→ **What is expected**:
According to the passage on Nairobi housing costs, what is the monthly rent for a one-bedroom apartment in the Ngara/Pangani area?

In Nairobi, one-bedroom apartments were priced between Ksh1 million (US$8 484) and Ksh1.5 million (US$12 727). One-bedroom apartments in Ngara/Pangani area rent at Ksh25 000 (US$212) monthly, exclusive of service charges. Continued urban growth has led to an increase in the cost of land in Nairobi and peripheral areas, crippling affordable housing production. Land prices in Nairobi’s satellite towns range between Ksh9.8 million (US$83 149) per acre in Kiserian, to Ksh27.1 million (US$229 931) per acre in Ngong’.

→ **Data excerpts**:
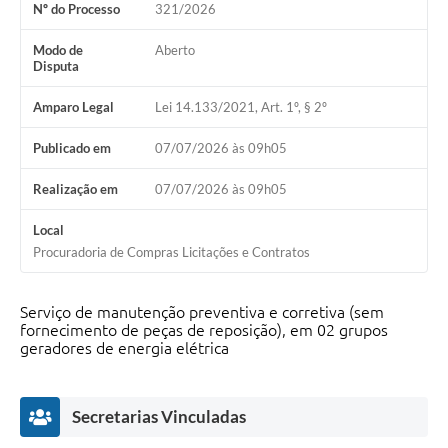
Nº do Processo
321/2026
Modo de
Aberto
Disputa
Amparo Legal
Lei 14.133/2021, Art. 1º, § 2º
Publicado em
07/07/2026 às 09h05
Realização em
07/07/2026 às 09h05
Local
Procuradoria de Compras Licitações e Contratos
Serviço de manutenção preventiva e corretiva (sem
fornecimento de peças de reposição), em 02 grupos
geradores de energia elétrica
Secretarias Vinculadas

→ **Task answer**:
Ksh25 000 (US$212) per month, not including service charges.